Thursday, July 28, 2005

"Rationalization" in the ports

National Fisherman magazine editorials don't usually pique my interest. They usually are dealing with a obsucure clam species on the East Coast or shrimp fishermen in the Gulf of Mexico. Not much is said of issues that affect the underlying malise of the Alaskan fisherman's life. But this piece by Jerry Frazier sounded a note that harmonized with one that has been echoing around in my head for a long time. (Turns out the Editors Log piece I wanted, I couldn't link to, so I threw in another one as a consolation prize. It's good too, has to do with missing marketing opportunities galore by just focusing on "wild.")

Jerry said, "Individual landowners aren't the only ones feeling the squeeze. Net lofts, boatyards, fish houses and other gritty enterprises cannot compete with condominiums or harbor walks littered with trendy restaurants and boutiques in the eyes of developers. Thus, the infrastructure on which an entire fleet depends is at risk."

When I was at the State, doing a Capital Project in Fisheries Infrastructure Development, I made some inquiries into the placement of a University training facility in prime waterfront space. There was a dock there with a hoist that was available to fishermen and processors. And an ice machine and ice storage van sandwiched in. I had just previously run the only working cold storage in Juneau and we used these premises as one of our three offloading sites. But the bulk of the area was dominated by a marine trades educational facility. You could haul out your boat there, but I only saw derelicts up on blocks, for some reason.

The area would have made a perfect place for a processing plant or expanded vessel maintenance facility. But, alas, the University wasn't about to move their classes out to their main campus. They were there and that justified being there. I wasn't around when Juneau approved that move and there wasn't a position like mine around at the time either, to be a watchdog for the seafood industry.

The fish processors that were getting a foot-hold in Juneau at the time were relegated to industrial strip malls out the road, or in our case, a former airplane hangar where they used to haul up seaplanes for maintenance. (One of the small processors, with a real shrewd owner/operator, finally broke into a traditional downtown location near where the old Juneau Cold Storage had been.) I think some of this had to do with the fact that some Douglasites wanted all the fishery industrial activity over on their side of the channel. So what, if the Taku winds blast the processing workers in the winter like a NASA wind tunnel.

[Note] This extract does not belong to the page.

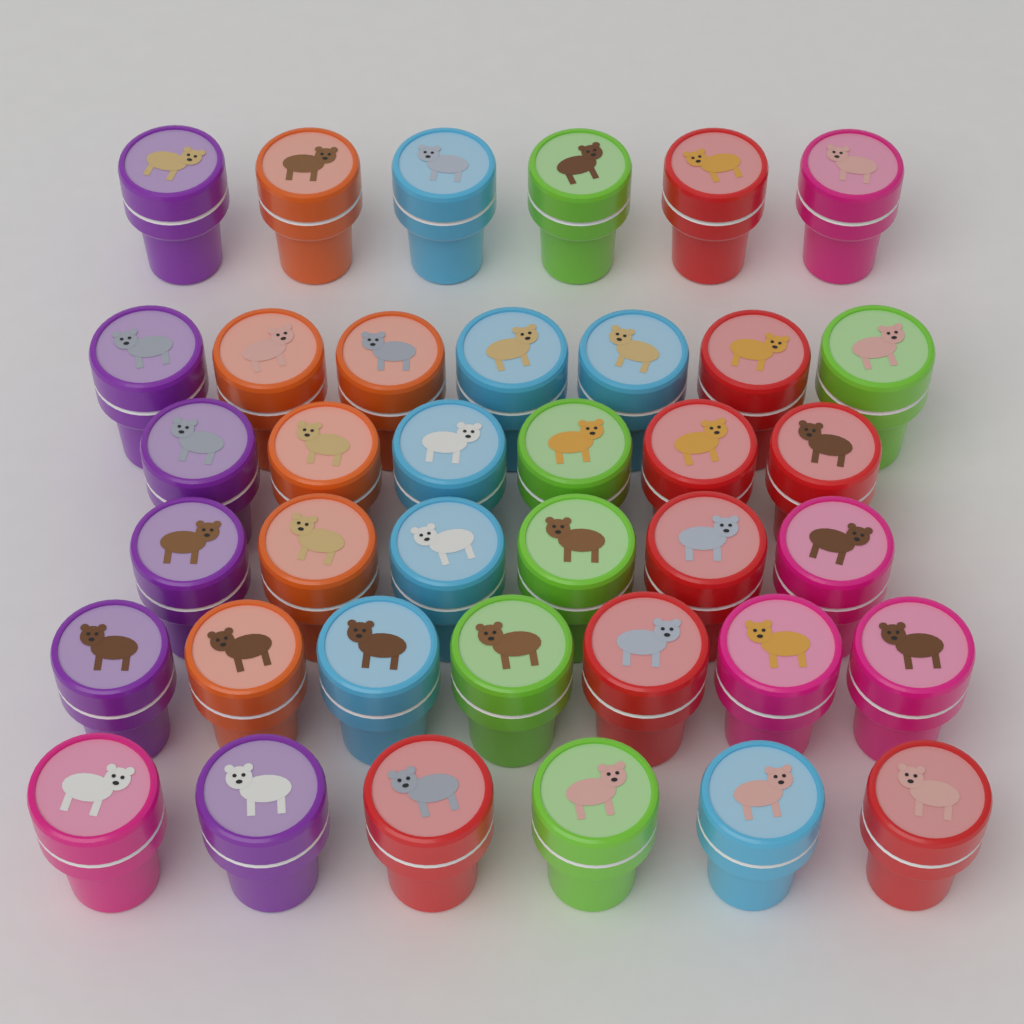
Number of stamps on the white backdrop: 38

When the Douglas Cold Storage burned down, then the way was open for Taku Smokeries to move downtown. Anyway that's my perception. I dabbled at opening the Douglas Cold Storage too, after leaving the State, but found one of the phase legs in the city transformer faulty. The city wouldn't do anything about it which made the whole plant an electrocution hazard. That was the final straw that soured me on the operations end of things. It's an uphill battle guys.

As Jerry Fraser laments, where does the degradation of the model of a successful fishing port end. When the crowd of wellwishers trample the performer? The European model came to this country and worked great for the fishing communities. The fishing related businesses: the hardware stores, the grocery stores, the processing plants, all clustered around a good harbor. When you start to depart from that model, you start to cut the legs out from under the fishermen and everyone dependent on them.

You could extrapolate this degradation to envision a waterfront that is slowly taken over by condos, pizza places, Mexican restraunts, and anybody else that just plain likes the water view. Not the least of these interlopers is the state government in Alaska. Look at where the Fish and Game Department locates their office buildings, in prime commercial waterfront locations. If Alaska state government wanted to put it's money where it mouth is, it would give up these locations to the seafood industry and not be a part of the problem. Like in "push, pull, or get out of the way."

Then you add putting in tour ship docks in the best downtown places so the tourists can walk around and oggle the dwindling number of fishermen wandering around in their sou'westers. Not to mention all the Tiawanese made trinkets being sold where you used to get a corkline or a prop zinc.

I use that example of the rain hat because I went on a junket to Halifax, Nova Scotia one time for research on a developing fishery. I had always wanted the chance to go there and see the historic downtown with all it's warehouses and fish processing houses. I was in for a rude shock. The office buildings marched right down to the water. There was one row of historic brick buildings with restraunts in them. Thank goodness at least they weren't Thai and Mexican restraunts.

I saw one person in two days there who looked like a fisherman. And, of course he had on a sou'wester rain hat, hence the analogy. He looked like one old batchelor fisherman in Petersburg who mostly just sat in the pilot house on his boat, in his oil-skins, looking lost, after halibut fishing went to the derby system.

The seafood industry in Alaska hasn't only had to deal with competition from fish farmers in Scotland, Norway, Chile and elsewhere, but with competition from city and state government, and with developers and non-related businesses of all sorts.

I don't think "rationalization" is a term that should be bandied about normally. So far, thankfully, it has only been used to justify the large processing plant owners out to Westward, AKA, the North Pacific Fisheries Management Council, securing a piece of the action by law, instead of by the free enterprise system. But there needs to be rationalization in the ports. Sticking to the time tested model of a successful fishing port is not only rational but essential.